- [TEXT PASSAGE]:
========

The panel for classifying TBM and PM achieved an AUC of 0.874 (95% CI, 0.748-0.999) with a specificity of 0.882(95% CI, 0.729-1.0) and a sensitivity of 0.929(95% CI, 0.929-1), as determined by 10-fold cross-validation (Figure 4A). Similarly, the panel for classifying TBM and VM achieved an AUC of 0.928 (95% CI, 0.827-1) with a specificity of 0.882(95% CI, 0.729-1.0) and a sensitivity of 0.950(95% CI, 0.950-1), as determined by 10-fold cross-validation (Figure 4D). We used the linear SVM algorithm to evaluate the panel classifying TBM and CCM, which achieved an AUC of 0.993 (95% CI, 0.869-1) with a specificity of 1(95% CI, 0.59-1.0) and a sensitivity of 1(95% CI, 0.66-1) (Figure 4G). Finally, the TBM diagnostic panel achieved an AUC of 0.934 (95% CI, 0.825-1) with a specificity of 0.941(95% CI, 0.829-1.0) and a sensitivity of 0.933(95% CI, 0.933-1) (Figure 4J).
Figure 4. Generation of biomarker combinations to differentiate TBM from other CNS infections and non-CNS infections. (A) ROC for the biomarker panel to classify TBM versus PM using 10-fold cross-validation. (B) PCA analysis of the two proteins between TBM and PMs. (C) Expression pattern of the two proteins between TBM and PM. (D) ROC of the biomarker panel for classifying TBM versus VM using 10-fold cross-validation. (E) PCA analysis of the two proteins between TBM and VM. (F) Expression patterns of two proteins between TBM and VM. (G) ROC analysis of the biomarker panel to classify TBM versus CCM using the SVM algorithm. (H) PCA analysis of the three proteins between TBM and CCM. (I) Protein expression patterns between TBM and CCM. (J) ROC for the biomarker panel to classify TBM versus Ctrl using 10-fold cross-validation. (K) PCA analysis of the two proteins between TBM and Ctrl. (L) Expression patterns of two proteins between TBM and Ctrl.
The results of PCA of these biomarker combinations showed clustering of different groups (Figures 4B, E, H, K). The normalized expression of each biomarker in different groups is shown in Figures 4C, F, I, L. Biomarkers distinguishing TBM from PM showed statistical powers ranging from 0.74 (CBR1) to 0.97 (F2), with values of 0.99 (WARS1) and 0.9 (ENPP2) in differentiating TBM from VM, values of 0.97 (APOM), 0.92 (F12), and 0.76 (CD163) in distinguishing TBM from CCM, and values of 0.99 (HLA-B) and 0.97 (MGAT1) in differentiating TBM from Ctrl. This result indicates that most proteins effectively differentiate patient groups at current sample sizes (Supplementary Table S5).
3.6 Cytokines and their receptors enrichment analysis in CSF
The activated microglia that secrete cytokines may have caused excessive inflammation, contributing to poor outcomes of TBM (Barnacle et al., 2023). In this study, we identified 310 cytokines and their receptors in the CSF. They were categorized into six types: chemokines, interferons, interleukins, transforming growth factor-β (TGF-β) family, tumor necrosis factor (TNF) family, and other cytokines (Figure 5A, track 1).

========

- [REQUIRED TASKS]:
**A.** Answer these questions using the passage on TBM biomarkers:
(i) What AUC did the panel for classifying TBM and VM achieve?
(ii) Which algorithm was used to evaluate the panel classifying TBM and CCM?
(iii) How many cytokines and their receptors were identified in the CSF?
**B.** Continue the passage on TBM biomarkers and CSF cytokines from its final sentence.

========

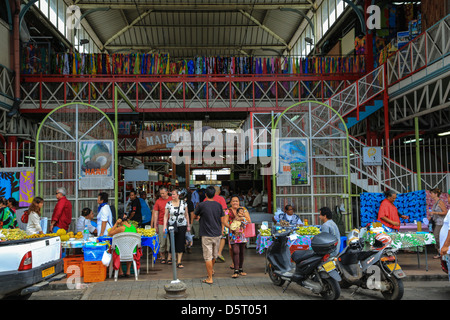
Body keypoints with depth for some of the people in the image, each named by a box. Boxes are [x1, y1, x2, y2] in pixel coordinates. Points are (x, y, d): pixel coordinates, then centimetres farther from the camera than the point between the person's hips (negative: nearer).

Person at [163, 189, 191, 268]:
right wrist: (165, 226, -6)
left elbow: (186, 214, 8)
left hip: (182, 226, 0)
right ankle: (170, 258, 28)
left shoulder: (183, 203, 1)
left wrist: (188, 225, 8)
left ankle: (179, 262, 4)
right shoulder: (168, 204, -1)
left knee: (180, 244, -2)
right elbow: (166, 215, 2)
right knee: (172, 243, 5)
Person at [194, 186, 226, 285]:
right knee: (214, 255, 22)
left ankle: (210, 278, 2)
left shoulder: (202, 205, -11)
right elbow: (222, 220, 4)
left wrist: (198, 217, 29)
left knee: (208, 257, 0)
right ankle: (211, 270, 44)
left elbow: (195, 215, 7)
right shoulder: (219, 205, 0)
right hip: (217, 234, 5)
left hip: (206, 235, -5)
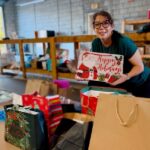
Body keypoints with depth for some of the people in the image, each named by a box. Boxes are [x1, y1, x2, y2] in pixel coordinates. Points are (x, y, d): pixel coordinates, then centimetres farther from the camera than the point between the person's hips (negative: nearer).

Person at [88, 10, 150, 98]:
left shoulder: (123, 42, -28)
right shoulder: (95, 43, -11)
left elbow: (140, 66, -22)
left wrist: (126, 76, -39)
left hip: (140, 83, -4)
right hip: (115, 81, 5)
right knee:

========

- [ANSWERS TO THE EXERCISES]:
**A.**
(i) 0.928 (95% CI, 0.827-1)
(ii) The linear SVM algorithm
(iii) 310

**B.**
We identified 120, 115, 12, and 68 significantly dysregulated cytokines and receptors from TBM, PM, VM, and CCM, respectively, when compared with the Ctrl group (Figure 5A, track 2, 4, 6, 8), totaling 155 significantly dysregulated cytokines and receptors. These modulated cytokines and receptors were enriched for the Complement and coagulation cascades and MAPK signaling pathway (Supplementary Figure S10). Most cytokines and receptors in CSF were upregulated (i.e., 91 of 120, 75.8% in TBM; 81 of 115, 70.4% in PM; 7 of 12, 58.3% in VM; 44 of 68, 64.7% in CCM) in meningitis patients compared to Ctrls (Figure 5A, track 3, 5, 7, 9).
Figure 5. (A) Circos plot integrating the relative expression and cytokine-immune cell relationship of 310 cytokines and their receptors. Track 1, the outermost layer, represents 310 cytokines and their receptors, which are organized into six classes. Tracks 2, 4, 6, and 8 identify cytokines from the TBM, PM, VM, and CCM with a cutoff of adjusted p < 0.05 when compared to Ctrl, which were considered statistically significant. Tracks 3, 5, 7, and 9 show the distribution of cytokine abundance in TBM, PM, VM, CCM, and Ctrl. Track 10, the inner circle, illustrates the immune cells associated with each cytokine as reported by previous research. (B–D) Expression patterns of A2M, ADA2, and PDGFB in the CSF.
Cytokines produced by immune cells mediate diverse immune processes. In our data, 53 significantly dysregulated cytokines were involved in the functions of multiple immune cell types (Figure 1A, track 10), including 41 in TBM patients, as described in the Materials and Methods. We then focused on the distinct dysregulated cytokines and receptors in TBM. Notably, we identified that A2M and ADA2 exhibited higher levels in TBM than in PM, VM, and CCM when compared to Ctrl, whereas PDGFB displayed the lowest levels in TBM; all were involved in macrophage function (Figures 5B–D).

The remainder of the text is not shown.